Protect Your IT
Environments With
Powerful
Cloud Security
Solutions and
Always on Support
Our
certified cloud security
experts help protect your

---

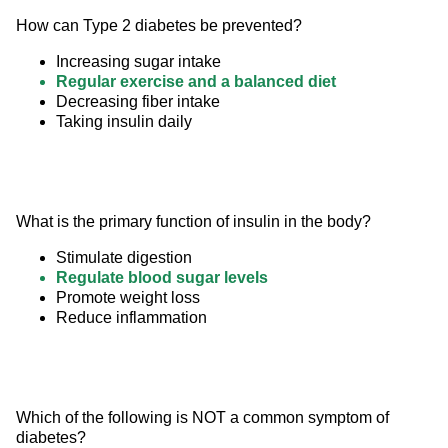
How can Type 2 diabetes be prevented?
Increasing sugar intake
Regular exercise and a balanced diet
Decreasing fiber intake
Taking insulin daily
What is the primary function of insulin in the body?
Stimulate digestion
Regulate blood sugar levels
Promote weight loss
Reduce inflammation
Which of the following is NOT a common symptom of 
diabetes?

---

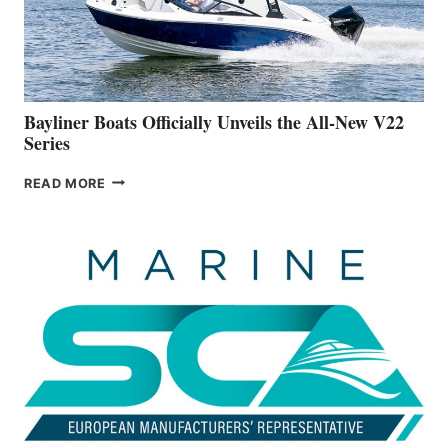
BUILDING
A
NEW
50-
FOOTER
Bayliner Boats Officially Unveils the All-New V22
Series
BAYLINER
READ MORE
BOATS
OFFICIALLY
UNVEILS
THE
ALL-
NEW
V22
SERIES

■ **PROBLEM TO WORK ON**
The reply should consist solely of the lines above from the one that has "Protect Your IT" through the one that has "experts help protect your", reproduced exactly.

■ **SOLUTION BELOW**
Protect Your IT
Environments With
Powerful
Cloud Security
Solutions and
Always on Support
Our
certified cloud security
experts help protect your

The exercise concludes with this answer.